◆ **WRITTEN TASK 1**: Reproduce verbatim every one of the records that follow the Mitrajaya Holdings note, omitting the pictures from your reproduction.
## BEGIN DOCUMENT SECTION
Mitrajaya Holdings Bhd (Aug 19, RM1.42)
Maintain outperform with a higher target price of RM1.79 from RM1.77 previously: First-half of financial year 2016 (1HFY16) core net profit (CNP) of RM46.9 million was in line with our and consensus forecasts, representing 45% and 48% of estimates respectively. No dividends were declared as expected.
1HFY16 CNP of RM46.9 million was up 32% year-on-year, underpinned by an 11% increase in top line as a result of higher construction billings, improvement in construction earnings before interest and tax margins of 1.4 percentage points driven by better cost controls and a lower effective tax rate.
Second quarter of FY16 CNP of RM28.4 million improved 54% quarter-on-quarter, underpinned by a 26% increase in revenue, improved margins from construction, and lower share option expense.
## END DOCUMENT SECTION
## BEGIN DATA EXCERPTS
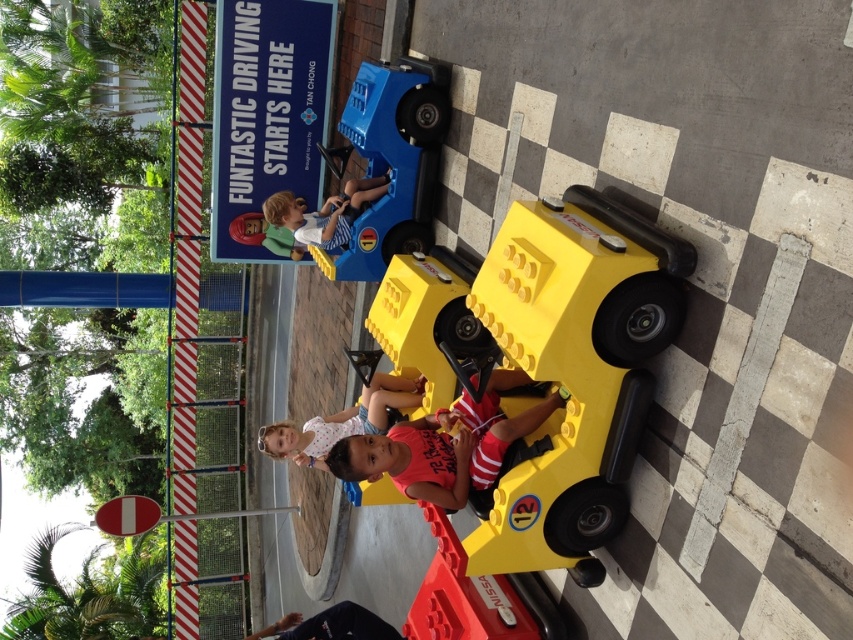
Question: Is matte pink shirt at center thinner than matte blue shirt at center?

Choices:
 (A) yes
 (B) no

Answer: (B)

Question: Which point is farther to the camera?

Choices:
 (A) (349, 182)
 (B) (346, 634)
 (C) (555, 540)
 (D) (373, 426)

Answer: (A)

Question: Does yellow plastic toy car at center have a smaller size compared to matte blue shirt at center?

Choices:
 (A) no
 (B) yes

Answer: (A)

Question: Is matte blue shirt at center closer to the viewer compared to dark blue jeans at lower center?

Choices:
 (A) no
 (B) yes

Answer: (A)

Question: Which object appears closest to the camera in this image?

Choices:
 (A) yellow plastic toy car at center
 (B) matte blue shirt at center
 (C) dark blue jeans at lower center
 (D) matte pink shirt at center

Answer: (A)

Question: Which object appears closest to the camera in this image?

Choices:
 (A) matte blue shirt at center
 (B) dark blue jeans at lower center
 (C) yellow plastic toy car at center

Answer: (C)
## END DATA EXCERPTS
◆ **WRITTEN TASK 2**:
Answer the following from the Mitrajaya Holdings note:
(a) What is the new target price?
(b) By what percentage did 1HFY16 core net profit rise year-on-year?
(c) By what percentage did revenue increase in the second quarter of FY16?

◆ **TASK RESULT 1**:
Question: Is matte pink shirt at center thinner than matte blue shirt at center?

Choices:
 (A) yes
 (B) no

Answer: (B)

Question: Which point is farther to the camera?

Choices:
 (A) (349, 182)
 (B) (346, 634)
 (C) (555, 540)
 (D) (373, 426)

Answer: (A)

Question: Does yellow plastic toy car at center have a smaller size compared to matte blue shirt at center?

Choices:
 (A) no
 (B) yes

Answer: (A)

Question: Is matte blue shirt at center closer to the viewer compared to dark blue jeans at lower center?

Choices:
 (A) no
 (B) yes

Answer: (A)

Question: Which object appears closest to the camera in this image?

Choices:
 (A) yellow plastic toy car at center
 (B) matte blue shirt at center
 (C) dark blue jeans at lower center
 (D) matte pink shirt at center

Answer: (A)

Question: Which object appears closest to the camera in this image?

Choices:
 (A) matte blue shirt at center
 (B) dark blue jeans at lower center
 (C) yellow plastic toy car at center

Answer: (C)

◆ **TASK RESULT 2**:
(a) RM1.79
(b) 32%
(c) 26%